Data excerpted from a collection:
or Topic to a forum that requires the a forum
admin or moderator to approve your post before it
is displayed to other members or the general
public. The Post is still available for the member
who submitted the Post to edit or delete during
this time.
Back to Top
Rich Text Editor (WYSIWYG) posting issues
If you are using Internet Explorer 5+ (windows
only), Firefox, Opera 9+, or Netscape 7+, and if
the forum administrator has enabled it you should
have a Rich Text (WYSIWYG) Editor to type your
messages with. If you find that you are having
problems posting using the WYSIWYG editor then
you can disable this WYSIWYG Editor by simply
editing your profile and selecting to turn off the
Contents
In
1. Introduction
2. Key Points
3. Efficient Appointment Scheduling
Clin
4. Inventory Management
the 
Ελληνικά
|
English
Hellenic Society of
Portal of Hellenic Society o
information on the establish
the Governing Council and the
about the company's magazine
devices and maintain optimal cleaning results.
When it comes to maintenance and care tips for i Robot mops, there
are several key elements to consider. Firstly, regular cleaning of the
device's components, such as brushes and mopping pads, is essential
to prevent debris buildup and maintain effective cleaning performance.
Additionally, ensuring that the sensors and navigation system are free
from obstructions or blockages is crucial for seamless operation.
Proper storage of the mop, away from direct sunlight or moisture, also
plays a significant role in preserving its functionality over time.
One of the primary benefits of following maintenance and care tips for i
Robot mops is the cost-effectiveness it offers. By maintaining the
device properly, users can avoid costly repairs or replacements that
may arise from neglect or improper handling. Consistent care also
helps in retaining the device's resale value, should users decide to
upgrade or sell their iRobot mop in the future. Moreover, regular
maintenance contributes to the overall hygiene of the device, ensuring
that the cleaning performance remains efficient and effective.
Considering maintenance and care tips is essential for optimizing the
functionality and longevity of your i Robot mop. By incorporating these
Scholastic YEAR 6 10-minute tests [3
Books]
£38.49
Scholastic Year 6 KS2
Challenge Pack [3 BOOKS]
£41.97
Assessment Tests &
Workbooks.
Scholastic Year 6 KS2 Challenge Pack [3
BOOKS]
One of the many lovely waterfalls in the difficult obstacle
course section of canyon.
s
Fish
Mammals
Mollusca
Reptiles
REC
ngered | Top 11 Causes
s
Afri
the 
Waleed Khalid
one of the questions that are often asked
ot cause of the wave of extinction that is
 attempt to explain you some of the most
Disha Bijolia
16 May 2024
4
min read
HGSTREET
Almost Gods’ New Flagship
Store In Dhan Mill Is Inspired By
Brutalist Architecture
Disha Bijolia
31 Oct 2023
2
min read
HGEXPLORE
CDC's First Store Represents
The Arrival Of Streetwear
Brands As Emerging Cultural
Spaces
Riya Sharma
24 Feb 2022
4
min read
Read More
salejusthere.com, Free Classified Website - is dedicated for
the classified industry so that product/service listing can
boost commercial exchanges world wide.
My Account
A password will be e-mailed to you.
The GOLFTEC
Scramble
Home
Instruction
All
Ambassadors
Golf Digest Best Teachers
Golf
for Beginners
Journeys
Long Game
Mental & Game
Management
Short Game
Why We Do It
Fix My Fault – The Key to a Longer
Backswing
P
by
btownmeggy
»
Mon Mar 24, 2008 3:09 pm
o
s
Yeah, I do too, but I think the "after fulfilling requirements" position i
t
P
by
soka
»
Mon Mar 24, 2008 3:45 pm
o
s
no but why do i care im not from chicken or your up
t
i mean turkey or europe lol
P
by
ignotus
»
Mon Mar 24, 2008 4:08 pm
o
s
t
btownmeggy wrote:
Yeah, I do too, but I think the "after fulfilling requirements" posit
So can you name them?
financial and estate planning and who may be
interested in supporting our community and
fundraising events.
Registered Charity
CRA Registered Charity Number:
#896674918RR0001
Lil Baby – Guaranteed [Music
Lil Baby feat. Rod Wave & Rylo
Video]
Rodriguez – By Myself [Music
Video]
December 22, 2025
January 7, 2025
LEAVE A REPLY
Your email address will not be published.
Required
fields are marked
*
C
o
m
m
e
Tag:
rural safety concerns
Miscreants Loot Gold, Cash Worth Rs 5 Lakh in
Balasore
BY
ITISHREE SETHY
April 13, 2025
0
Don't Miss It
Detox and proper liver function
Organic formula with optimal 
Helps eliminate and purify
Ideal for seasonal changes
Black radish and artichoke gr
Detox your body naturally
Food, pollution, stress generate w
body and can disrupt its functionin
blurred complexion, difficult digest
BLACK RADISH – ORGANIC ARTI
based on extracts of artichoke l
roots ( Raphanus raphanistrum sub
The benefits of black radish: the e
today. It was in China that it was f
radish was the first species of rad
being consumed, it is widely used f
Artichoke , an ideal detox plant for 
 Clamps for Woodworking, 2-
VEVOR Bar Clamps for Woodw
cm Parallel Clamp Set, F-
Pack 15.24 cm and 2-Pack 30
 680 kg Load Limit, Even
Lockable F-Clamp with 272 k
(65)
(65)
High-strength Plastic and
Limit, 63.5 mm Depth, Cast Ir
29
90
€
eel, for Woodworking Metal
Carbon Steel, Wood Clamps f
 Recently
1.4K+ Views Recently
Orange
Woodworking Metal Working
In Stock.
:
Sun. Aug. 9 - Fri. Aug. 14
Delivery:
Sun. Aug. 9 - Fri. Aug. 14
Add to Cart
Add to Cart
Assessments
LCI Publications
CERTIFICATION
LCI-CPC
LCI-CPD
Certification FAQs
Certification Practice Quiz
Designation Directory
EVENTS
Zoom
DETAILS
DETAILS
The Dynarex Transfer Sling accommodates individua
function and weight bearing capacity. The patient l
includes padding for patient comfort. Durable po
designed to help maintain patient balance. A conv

Prompt:
Repeat the data above word for word, from its first line through the line with "problems posting using", including both.

Exercise result:
or Topic to a forum that requires the a forum
admin or moderator to approve your post before it
is displayed to other members or the general
public. The Post is still available for the member
who submitted the Post to edit or delete during
this time.
Back to Top
Rich Text Editor (WYSIWYG) posting issues
If you are using Internet Explorer 5+ (windows
only), Firefox, Opera 9+, or Netscape 7+, and if
the forum administrator has enabled it you should
have a Rich Text (WYSIWYG) Editor to type your
messages with. If you find that you are having
problems posting using the WYSIWYG editor then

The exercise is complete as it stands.